◆ Work item ◆
Return the lines of the records below exactly, starting with the line containing "Which box has the lowest median line?" and going on through the line containing "Transcribe this box", leaving out the pictures.

◆ Extracted data ◆
━━━━━━━━━━
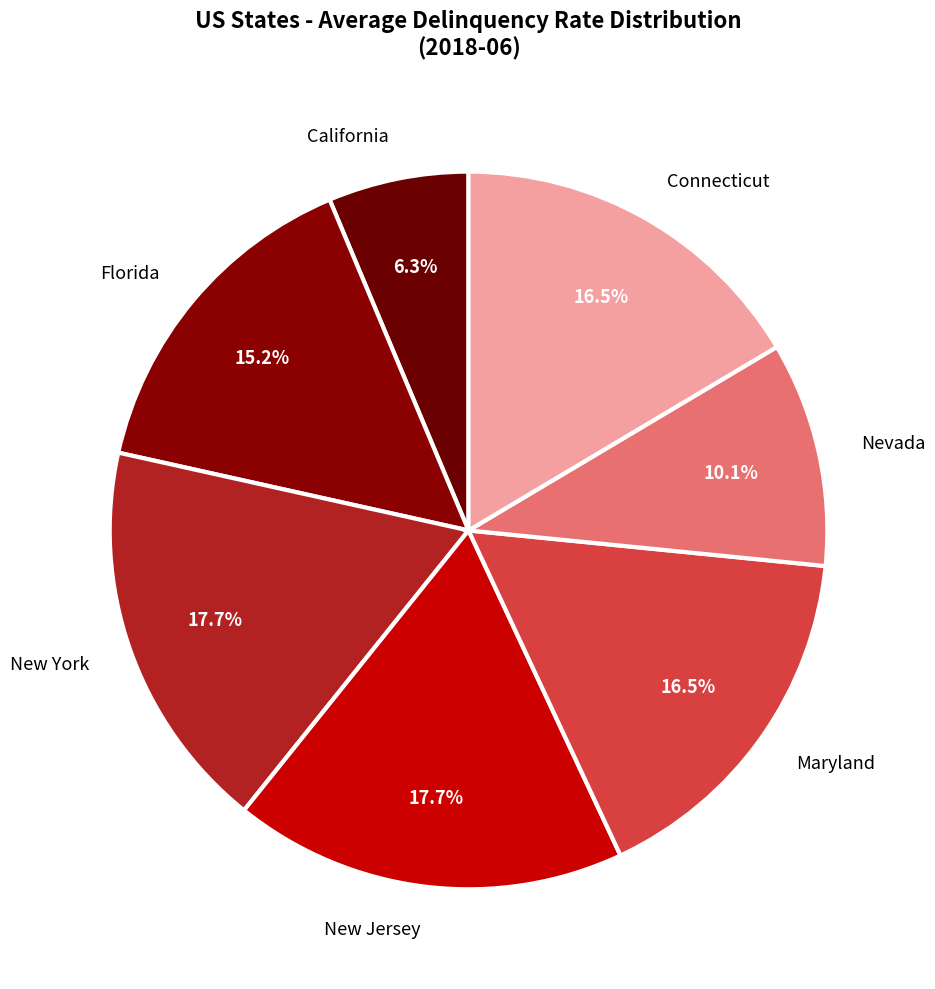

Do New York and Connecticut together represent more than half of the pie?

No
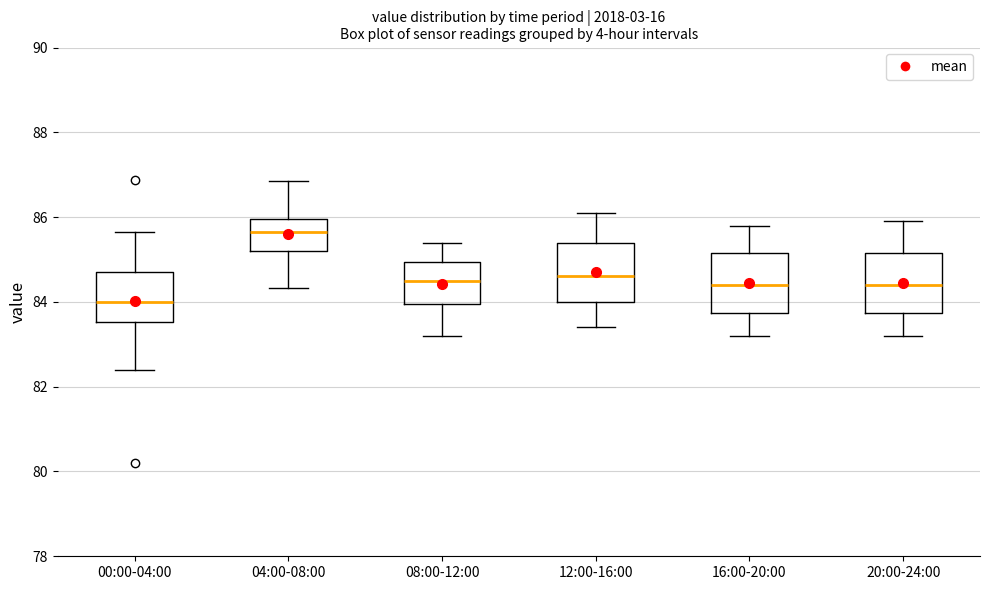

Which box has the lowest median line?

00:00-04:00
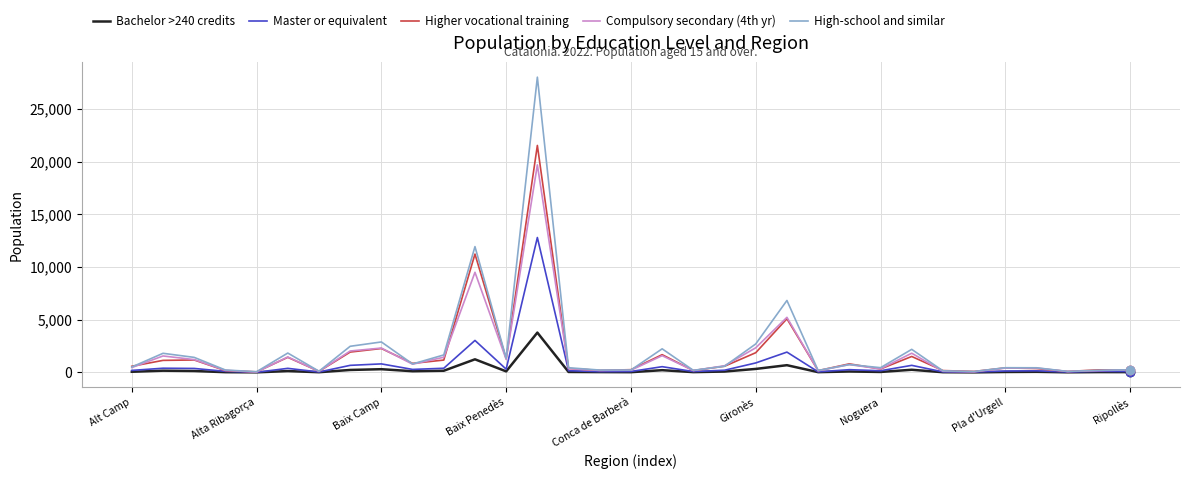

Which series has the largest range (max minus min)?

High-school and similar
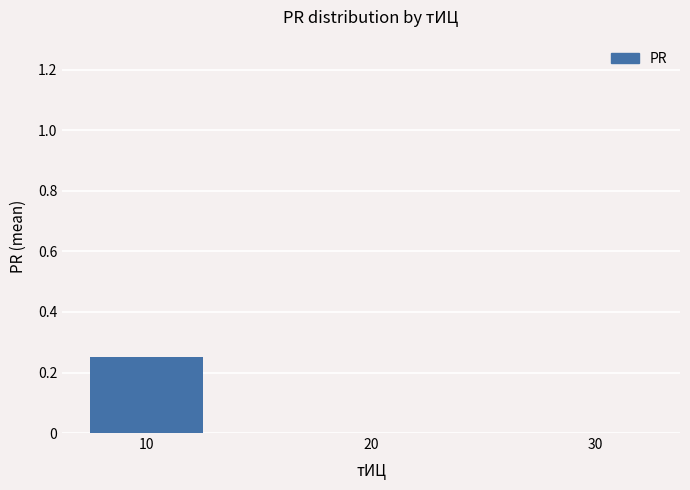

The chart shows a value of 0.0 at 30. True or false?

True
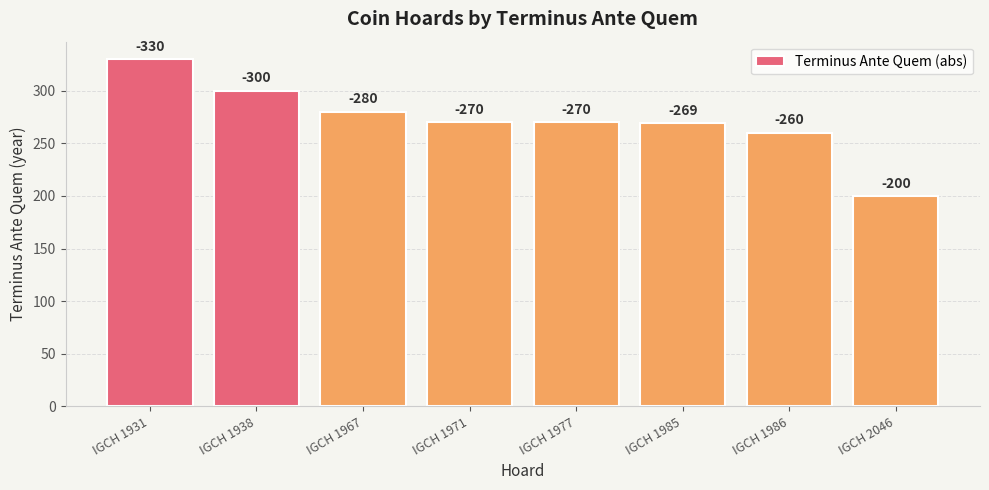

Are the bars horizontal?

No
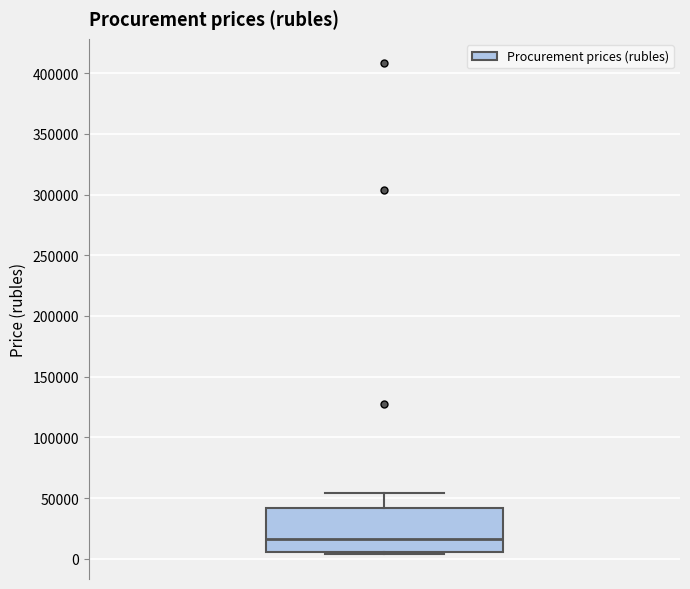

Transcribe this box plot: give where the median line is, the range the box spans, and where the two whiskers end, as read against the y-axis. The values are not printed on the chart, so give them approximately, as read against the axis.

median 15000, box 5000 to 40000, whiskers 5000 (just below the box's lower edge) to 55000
━━━━━━━━━━
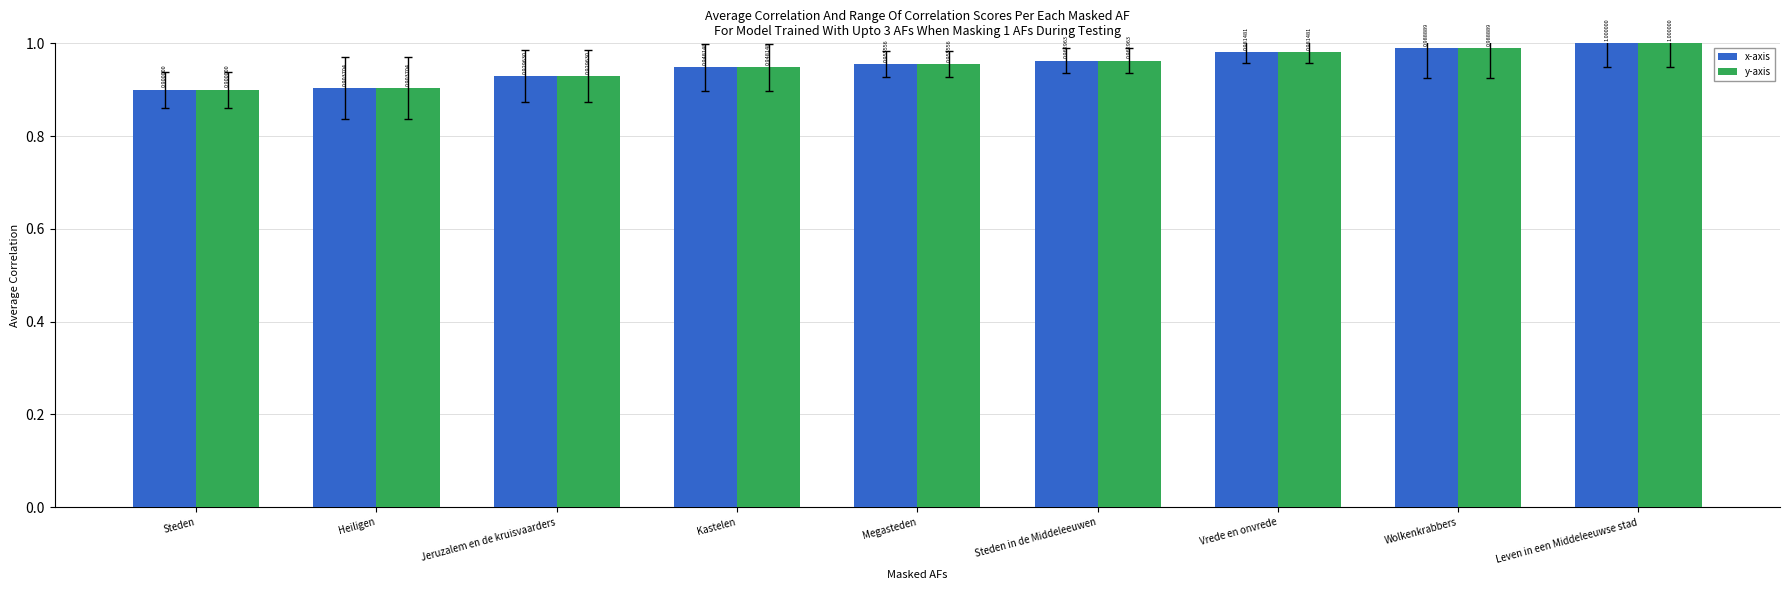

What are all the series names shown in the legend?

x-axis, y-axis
━━━━━━━━━━
◆ Solution ◆
Which box has the lowest median line?

00:00-04:00

Which series has the largest range (max minus min)?

High-school and similar

The chart shows a value of 0.0 at 30. True or false?

True

Are the bars horizontal?

No

Transcribe this box plot: give where the median line is, the range the box spans, and where the two whiskers end, as read against the y-axis. The values are not printed on the chart, so give them approximately, as read against the axis.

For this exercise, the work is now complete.